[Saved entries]
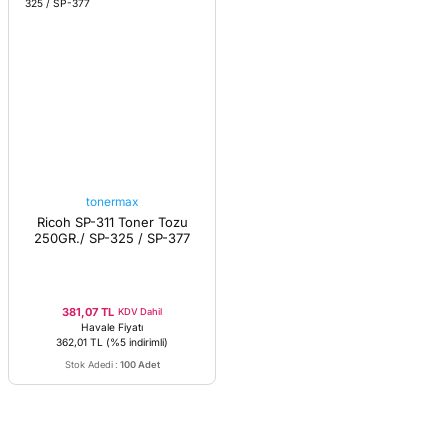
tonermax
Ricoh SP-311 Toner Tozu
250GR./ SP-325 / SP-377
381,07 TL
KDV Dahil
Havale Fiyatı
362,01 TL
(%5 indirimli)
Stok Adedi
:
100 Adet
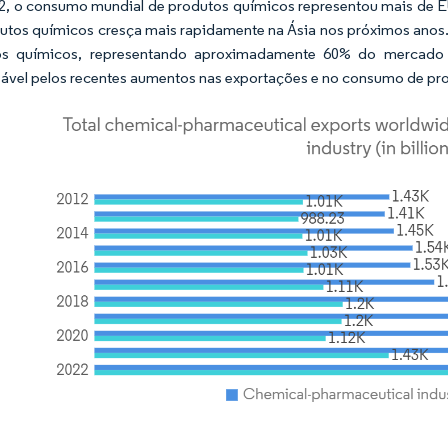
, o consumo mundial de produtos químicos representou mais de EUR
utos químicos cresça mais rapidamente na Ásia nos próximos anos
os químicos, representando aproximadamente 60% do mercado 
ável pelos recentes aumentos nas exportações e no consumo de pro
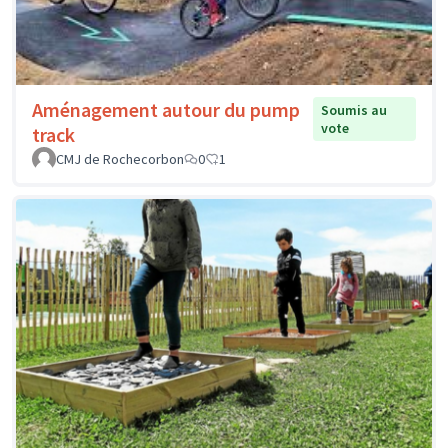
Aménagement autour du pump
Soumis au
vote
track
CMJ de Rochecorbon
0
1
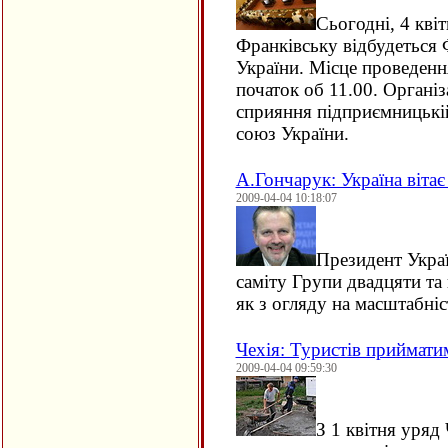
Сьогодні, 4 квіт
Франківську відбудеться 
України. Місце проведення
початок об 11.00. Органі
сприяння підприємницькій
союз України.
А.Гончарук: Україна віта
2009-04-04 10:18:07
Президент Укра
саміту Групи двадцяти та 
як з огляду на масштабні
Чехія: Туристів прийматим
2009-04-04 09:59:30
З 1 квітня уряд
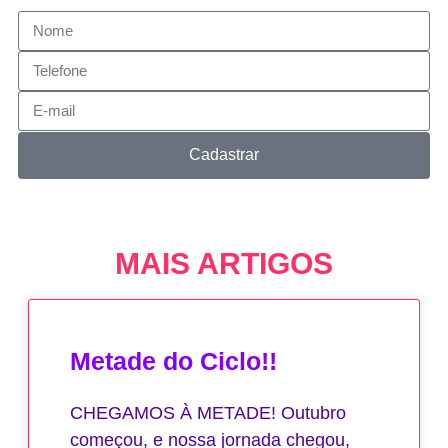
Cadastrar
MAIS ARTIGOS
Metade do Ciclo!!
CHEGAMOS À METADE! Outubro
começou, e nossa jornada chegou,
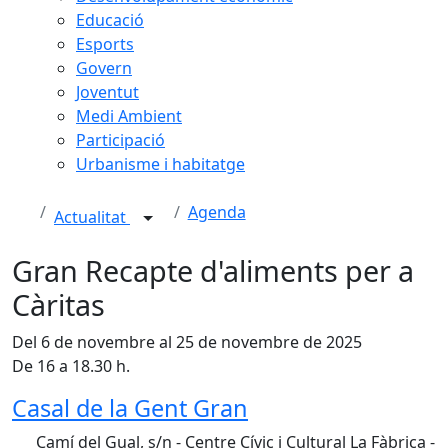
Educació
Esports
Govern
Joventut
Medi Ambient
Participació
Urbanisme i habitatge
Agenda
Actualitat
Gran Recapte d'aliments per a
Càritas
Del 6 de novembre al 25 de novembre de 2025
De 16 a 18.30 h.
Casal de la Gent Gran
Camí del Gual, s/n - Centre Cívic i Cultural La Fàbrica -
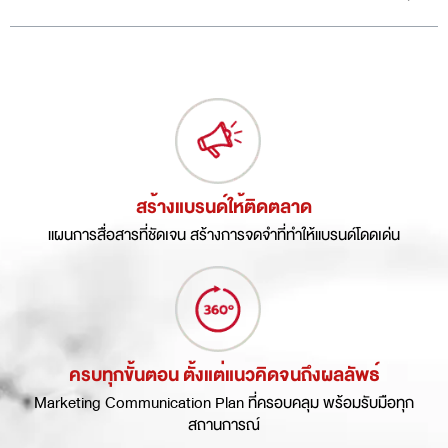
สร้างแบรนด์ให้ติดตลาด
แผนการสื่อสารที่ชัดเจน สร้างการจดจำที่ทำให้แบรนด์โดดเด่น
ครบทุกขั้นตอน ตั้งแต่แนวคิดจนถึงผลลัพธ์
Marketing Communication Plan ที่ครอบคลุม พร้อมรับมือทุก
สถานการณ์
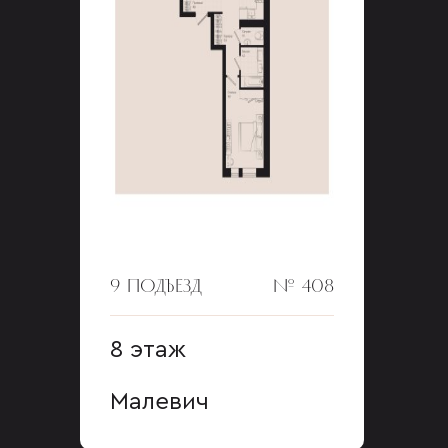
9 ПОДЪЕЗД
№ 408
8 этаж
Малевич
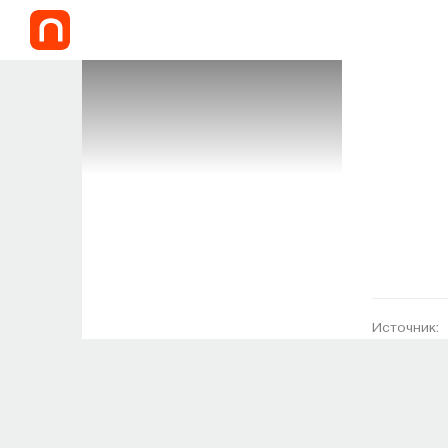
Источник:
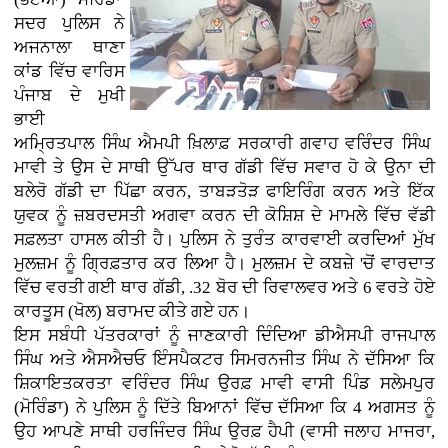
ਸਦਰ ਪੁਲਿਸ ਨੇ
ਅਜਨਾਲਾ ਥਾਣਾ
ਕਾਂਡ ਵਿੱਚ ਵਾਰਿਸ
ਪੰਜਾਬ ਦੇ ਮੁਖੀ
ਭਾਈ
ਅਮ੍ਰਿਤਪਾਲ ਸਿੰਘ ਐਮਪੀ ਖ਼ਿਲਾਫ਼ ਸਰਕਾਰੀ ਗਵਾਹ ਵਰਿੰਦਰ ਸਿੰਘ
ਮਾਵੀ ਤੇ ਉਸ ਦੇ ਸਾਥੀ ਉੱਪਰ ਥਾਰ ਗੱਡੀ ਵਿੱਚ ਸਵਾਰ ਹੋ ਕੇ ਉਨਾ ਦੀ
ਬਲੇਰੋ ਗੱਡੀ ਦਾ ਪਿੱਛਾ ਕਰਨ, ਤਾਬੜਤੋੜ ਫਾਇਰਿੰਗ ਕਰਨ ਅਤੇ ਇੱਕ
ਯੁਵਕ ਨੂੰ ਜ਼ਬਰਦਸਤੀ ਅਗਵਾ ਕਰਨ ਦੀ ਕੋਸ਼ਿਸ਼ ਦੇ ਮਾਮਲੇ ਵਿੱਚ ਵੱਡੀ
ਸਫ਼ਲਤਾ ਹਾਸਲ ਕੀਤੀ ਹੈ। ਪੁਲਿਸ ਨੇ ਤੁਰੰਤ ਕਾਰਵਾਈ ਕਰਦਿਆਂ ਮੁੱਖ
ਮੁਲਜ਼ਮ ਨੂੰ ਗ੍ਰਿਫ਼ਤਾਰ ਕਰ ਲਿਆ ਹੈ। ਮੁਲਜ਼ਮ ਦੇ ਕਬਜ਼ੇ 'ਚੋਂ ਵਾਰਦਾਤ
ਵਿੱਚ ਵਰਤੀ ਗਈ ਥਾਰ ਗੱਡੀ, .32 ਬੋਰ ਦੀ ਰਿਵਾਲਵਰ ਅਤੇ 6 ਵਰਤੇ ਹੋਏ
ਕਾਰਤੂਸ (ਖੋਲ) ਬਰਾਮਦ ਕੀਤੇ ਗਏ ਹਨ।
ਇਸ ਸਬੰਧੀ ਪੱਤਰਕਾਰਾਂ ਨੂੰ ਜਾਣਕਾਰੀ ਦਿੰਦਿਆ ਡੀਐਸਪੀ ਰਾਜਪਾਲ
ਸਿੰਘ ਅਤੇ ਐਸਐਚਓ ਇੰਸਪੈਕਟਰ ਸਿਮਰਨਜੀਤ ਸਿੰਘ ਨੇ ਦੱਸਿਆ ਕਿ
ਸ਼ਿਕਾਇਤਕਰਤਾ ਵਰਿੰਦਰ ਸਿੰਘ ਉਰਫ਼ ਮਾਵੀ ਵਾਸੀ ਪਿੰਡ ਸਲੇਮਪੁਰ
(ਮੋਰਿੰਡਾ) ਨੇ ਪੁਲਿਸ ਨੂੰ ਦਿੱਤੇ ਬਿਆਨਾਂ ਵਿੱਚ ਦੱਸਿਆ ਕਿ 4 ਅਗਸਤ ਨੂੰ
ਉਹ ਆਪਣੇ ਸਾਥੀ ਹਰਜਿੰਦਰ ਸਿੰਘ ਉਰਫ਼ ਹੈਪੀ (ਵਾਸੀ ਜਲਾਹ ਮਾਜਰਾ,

==

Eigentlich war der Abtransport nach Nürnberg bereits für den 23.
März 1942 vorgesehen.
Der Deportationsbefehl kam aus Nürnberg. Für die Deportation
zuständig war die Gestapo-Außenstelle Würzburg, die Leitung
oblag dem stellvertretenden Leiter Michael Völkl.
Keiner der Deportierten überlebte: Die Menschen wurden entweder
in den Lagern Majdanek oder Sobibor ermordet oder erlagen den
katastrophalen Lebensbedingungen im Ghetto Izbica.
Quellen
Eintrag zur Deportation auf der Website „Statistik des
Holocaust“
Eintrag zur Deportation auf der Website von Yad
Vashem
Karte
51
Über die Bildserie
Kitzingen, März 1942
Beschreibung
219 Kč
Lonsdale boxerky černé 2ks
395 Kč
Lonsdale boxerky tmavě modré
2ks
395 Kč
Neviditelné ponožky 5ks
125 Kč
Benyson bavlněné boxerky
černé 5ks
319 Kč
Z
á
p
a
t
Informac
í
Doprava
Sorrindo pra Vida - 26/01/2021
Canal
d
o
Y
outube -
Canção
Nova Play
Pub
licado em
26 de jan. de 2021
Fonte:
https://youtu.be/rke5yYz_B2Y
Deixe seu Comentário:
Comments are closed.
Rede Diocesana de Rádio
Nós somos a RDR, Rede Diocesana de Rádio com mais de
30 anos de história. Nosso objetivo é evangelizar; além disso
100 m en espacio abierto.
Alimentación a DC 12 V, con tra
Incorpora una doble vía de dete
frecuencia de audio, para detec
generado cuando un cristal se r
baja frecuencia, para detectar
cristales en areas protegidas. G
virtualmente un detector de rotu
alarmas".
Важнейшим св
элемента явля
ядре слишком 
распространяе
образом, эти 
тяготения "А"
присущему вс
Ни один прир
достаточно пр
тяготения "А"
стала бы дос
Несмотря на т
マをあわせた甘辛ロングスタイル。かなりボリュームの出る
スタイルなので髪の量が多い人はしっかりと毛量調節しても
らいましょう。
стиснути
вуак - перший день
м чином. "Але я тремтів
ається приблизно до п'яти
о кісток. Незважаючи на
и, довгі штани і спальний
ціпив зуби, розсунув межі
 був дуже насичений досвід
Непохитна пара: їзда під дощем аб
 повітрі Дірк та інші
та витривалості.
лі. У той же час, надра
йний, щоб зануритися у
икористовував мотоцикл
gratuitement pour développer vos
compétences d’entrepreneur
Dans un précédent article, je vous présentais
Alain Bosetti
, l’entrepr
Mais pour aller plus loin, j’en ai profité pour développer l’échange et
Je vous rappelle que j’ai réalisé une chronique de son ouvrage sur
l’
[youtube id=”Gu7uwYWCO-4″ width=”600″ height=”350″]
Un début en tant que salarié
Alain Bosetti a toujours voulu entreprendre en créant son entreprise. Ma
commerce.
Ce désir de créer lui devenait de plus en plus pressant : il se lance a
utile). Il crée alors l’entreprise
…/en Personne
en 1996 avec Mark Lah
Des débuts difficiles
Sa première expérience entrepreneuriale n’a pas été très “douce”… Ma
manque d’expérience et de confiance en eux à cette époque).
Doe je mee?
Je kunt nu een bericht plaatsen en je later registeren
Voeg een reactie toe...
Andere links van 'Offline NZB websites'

#### INSTRUCTIONS TO FOLLOW
Give only the lines from the one holding "ਮੁਲਜ਼ਮ ਨੂੰ ਗ੍ਰਿਫ਼ਤਾਰ" through the one holding "ਸ਼ਿਕਾਇਤਕਰਤਾ ਵਰਿੰਦਰ ਸਿੰਘ", each restated exactly as it appears above.

#### RESULT OF THIS TASK
ਮੁਲਜ਼ਮ ਨੂੰ ਗ੍ਰਿਫ਼ਤਾਰ ਕਰ ਲਿਆ ਹੈ। ਮੁਲਜ਼ਮ ਦੇ ਕਬਜ਼ੇ 'ਚੋਂ ਵਾਰਦਾਤ
ਵਿੱਚ ਵਰਤੀ ਗਈ ਥਾਰ ਗੱਡੀ, .32 ਬੋਰ ਦੀ ਰਿਵਾਲਵਰ ਅਤੇ 6 ਵਰਤੇ ਹੋਏ
ਕਾਰਤੂਸ (ਖੋਲ) ਬਰਾਮਦ ਕੀਤੇ ਗਏ ਹਨ।
ਇਸ ਸਬੰਧੀ ਪੱਤਰਕਾਰਾਂ ਨੂੰ ਜਾਣਕਾਰੀ ਦਿੰਦਿਆ ਡੀਐਸਪੀ ਰਾਜਪਾਲ
ਸਿੰਘ ਅਤੇ ਐਸਐਚਓ ਇੰਸਪੈਕਟਰ ਸਿਮਰਨਜੀਤ ਸਿੰਘ ਨੇ ਦੱਸਿਆ ਕਿ
ਸ਼ਿਕਾਇਤਕਰਤਾ ਵਰਿੰਦਰ ਸਿੰਘ ਉਰਫ਼ ਮਾਵੀ ਵਾਸੀ ਪਿੰਡ ਸਲੇਮਪੁਰ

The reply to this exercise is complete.